Söz konusu karar bir kısım hukukçular tarafından KVKK hükümleri kapsamında hukuka uygun olarak değerlendirilse de, avukatın mesleğin ifası sırasında iddialarını ispatlama noktasında önemli güçlüklere yol açacağı açıktır. Zira, KVKK hükümleri kapsamında yapılan bu değerlendirmenin yanısıra, 6100 sayılı Hukuk Muhakemeleri Kanunu’nun (HMK.) özellikle 255.maddesinde yer alan, “tanığın davada yararı bulunmak gibi tanıklığının doğruluğu konusunda kuşkuyu gerektiren sebepler varsa, bunu iki taraftan biri iddia ve ispat edebilir” hükmü avukata bu yönde bir yetki vermektedir. Aksi yönde tanığın beyanının güvenilir olup olmadığını ispat etme imkanının neredeyse tümüyle ortadan kalkma ihtimali doğacaktır. Her ne kadar Kurul kararında adli sicil kaydının davanın esası ile ilgili olup olmadığı yönünde tartışmalarda bulunulmuşsa da, hukuk davalarında önem arz eden tanık beyanının davanın esası ile ilgili olduğu su götürmez bir gerçektir.

Değerlendirme

Avukatın iddia ve ispat yükümlülüğünü önemli ölçüde zorlaştıran bu karar sonrasında tartışmalar halen devam etmekte olup, kişisel verilerin mi yoksa adil yargılanma hakkının üstün tutulacağı sorusuna net bir cevap verilebilmiş değildir. Bu tartışmaların gölgesinde olası hak kayıplarının önüne geçebilmek için, KVKK hükümlerini de ihlal etmemekle birlikte avukatlık mesleğinin ifasını engellemeden, hak arama özgürlüğü ile adil yargılanma hakkının da üstün tutulması gerektiği gözetilerek, bu durumlarda tartışmalı olabilecek nitelikteki delillerin Mahkeme aracılığıyla celp edilmesi daha uygun olacaktır.

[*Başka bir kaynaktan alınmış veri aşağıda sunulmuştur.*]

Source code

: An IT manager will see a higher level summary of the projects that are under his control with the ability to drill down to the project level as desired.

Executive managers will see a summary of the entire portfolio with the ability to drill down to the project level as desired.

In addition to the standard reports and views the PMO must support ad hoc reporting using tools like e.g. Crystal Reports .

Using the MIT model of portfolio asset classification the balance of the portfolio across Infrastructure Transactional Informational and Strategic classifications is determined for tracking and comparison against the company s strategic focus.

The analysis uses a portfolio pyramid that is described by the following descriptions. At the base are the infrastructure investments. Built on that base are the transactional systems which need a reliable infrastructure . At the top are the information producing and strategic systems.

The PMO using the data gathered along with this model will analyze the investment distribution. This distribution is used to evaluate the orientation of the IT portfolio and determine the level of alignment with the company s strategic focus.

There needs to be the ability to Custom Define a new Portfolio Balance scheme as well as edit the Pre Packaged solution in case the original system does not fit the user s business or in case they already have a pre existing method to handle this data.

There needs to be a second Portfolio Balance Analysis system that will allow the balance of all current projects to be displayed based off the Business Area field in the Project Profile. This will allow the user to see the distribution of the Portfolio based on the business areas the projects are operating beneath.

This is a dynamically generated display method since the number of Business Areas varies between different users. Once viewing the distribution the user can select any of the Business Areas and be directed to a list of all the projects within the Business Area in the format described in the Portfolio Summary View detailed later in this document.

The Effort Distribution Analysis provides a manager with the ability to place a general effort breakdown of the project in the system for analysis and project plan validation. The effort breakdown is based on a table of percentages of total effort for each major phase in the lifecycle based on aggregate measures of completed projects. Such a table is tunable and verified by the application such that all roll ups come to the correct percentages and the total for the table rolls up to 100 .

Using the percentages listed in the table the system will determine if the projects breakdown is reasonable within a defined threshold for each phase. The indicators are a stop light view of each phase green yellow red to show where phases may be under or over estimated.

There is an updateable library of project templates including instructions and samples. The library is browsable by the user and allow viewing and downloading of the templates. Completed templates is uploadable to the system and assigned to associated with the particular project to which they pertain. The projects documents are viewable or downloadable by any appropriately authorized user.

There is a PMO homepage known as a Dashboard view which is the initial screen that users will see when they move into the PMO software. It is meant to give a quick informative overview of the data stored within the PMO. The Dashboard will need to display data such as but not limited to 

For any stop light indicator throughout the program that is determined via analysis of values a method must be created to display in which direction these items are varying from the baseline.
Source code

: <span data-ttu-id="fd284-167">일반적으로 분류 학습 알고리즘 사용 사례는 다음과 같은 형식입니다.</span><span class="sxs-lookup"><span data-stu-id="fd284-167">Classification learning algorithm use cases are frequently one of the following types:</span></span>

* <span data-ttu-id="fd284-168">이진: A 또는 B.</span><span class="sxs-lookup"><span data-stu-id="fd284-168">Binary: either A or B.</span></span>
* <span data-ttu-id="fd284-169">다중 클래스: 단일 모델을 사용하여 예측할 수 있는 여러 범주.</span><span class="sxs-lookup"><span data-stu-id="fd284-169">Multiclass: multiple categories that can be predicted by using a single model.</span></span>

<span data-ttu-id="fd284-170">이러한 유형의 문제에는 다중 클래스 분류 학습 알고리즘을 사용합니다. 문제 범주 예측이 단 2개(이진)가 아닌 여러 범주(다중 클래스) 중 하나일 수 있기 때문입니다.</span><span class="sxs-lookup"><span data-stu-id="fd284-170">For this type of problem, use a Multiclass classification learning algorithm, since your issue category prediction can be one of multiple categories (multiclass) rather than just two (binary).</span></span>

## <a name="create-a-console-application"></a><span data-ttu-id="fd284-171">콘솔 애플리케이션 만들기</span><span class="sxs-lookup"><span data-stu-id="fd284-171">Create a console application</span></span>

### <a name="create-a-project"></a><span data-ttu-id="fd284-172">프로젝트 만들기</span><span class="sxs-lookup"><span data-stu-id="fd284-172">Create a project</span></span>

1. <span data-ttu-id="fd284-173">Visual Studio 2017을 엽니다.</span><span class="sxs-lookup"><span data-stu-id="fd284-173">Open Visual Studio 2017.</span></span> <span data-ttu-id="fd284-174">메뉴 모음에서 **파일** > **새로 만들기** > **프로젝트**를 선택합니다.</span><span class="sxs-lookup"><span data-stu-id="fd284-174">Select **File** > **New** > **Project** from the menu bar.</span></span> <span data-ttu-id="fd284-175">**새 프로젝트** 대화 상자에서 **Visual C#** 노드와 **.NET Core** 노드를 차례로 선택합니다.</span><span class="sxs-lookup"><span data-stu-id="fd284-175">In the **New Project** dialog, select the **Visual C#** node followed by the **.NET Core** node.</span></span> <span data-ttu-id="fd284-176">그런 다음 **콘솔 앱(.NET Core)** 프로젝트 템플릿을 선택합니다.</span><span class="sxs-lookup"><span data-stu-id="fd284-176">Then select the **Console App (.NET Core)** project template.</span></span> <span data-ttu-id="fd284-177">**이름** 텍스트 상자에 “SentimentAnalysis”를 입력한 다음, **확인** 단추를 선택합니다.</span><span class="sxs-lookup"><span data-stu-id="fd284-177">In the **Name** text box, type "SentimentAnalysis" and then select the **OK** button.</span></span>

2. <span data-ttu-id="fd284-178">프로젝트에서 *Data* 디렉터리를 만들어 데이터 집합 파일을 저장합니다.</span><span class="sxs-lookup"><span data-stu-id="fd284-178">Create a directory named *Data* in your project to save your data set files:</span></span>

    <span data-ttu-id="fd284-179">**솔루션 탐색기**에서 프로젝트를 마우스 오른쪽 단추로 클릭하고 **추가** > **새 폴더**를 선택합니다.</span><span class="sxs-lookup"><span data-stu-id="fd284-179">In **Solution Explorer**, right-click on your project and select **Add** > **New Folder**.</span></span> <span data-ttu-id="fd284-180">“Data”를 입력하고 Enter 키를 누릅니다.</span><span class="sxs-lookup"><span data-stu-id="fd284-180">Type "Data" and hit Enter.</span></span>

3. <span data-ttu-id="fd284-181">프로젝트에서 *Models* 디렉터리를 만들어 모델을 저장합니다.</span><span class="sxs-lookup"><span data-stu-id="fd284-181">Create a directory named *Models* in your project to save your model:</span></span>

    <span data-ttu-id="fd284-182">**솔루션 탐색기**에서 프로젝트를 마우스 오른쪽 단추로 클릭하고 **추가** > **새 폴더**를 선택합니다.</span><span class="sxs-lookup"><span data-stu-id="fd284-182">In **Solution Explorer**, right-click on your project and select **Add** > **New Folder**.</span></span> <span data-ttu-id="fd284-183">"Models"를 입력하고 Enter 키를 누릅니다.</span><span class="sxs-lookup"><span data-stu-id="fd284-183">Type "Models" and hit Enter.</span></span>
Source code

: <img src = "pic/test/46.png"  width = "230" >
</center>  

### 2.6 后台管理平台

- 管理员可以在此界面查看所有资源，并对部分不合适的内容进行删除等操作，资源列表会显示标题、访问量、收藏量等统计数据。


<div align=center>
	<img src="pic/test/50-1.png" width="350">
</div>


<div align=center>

Bununla birlikte, Kurul tarafından tartışmalı kararlar verilmiş olsa da, avukatın KVVK hükümleri kapsamında veri sorumlusuna haiz olduğu, VERBİS dışında tüm yükümlülüklere tabi olduğu tartışmasız bir gerçektir. Bu nedenle, müvekkillere ilişkin iş ve işlem takibi ile özellikle icra dosyalarına ilişkin iş ve işlemlerde kişisel verilerin korunması ilkelerine bağlı olduğu gerçeği göz ardı edilmemelidir.

Avukat ve Stajyerlerin Kişisel Verilere Erişim Hakkı hakkındaki Karar İnceleme’mizi bağlantıdan okuyabilirsiniz.

KVKK ve GDPR Arasında Genel İlkelerin Kıyası isimli Yazımızı okumak için bağlantıya tıklayınız.

Yazar: Av. Berfin ARSLAN

Dipnotlar

[1] 2018/32 sayılı Kurul Kararı, 02.04.2018 tarihli, 15.05.2018 R.G. yayın tarihli.

[2] http://d.barobirlik.org.tr/mevzuat/avukata_ozel/meslek_kurallari/tbb_meslek_kurallari.pdf

[3] Yargıtay 14. CD, 6.5.2019, E.2018/10198, K.2019/9443

[4] Kişisel Verileri Koruma Kurulu 20.05.2021, 2021/511-512-513 Karar.

[5] Kişisel Verileri Koruma Kurulu 14.01.2020, 2020/26 Karar.

[6] Kişisel Verileri Koruma Kurulu 17.09.2020, 2020/710 Karar.

[7] Kişisel Verileri Koruma Kurulu 02.11.2021 tarihli ve 2021/1111 Karar.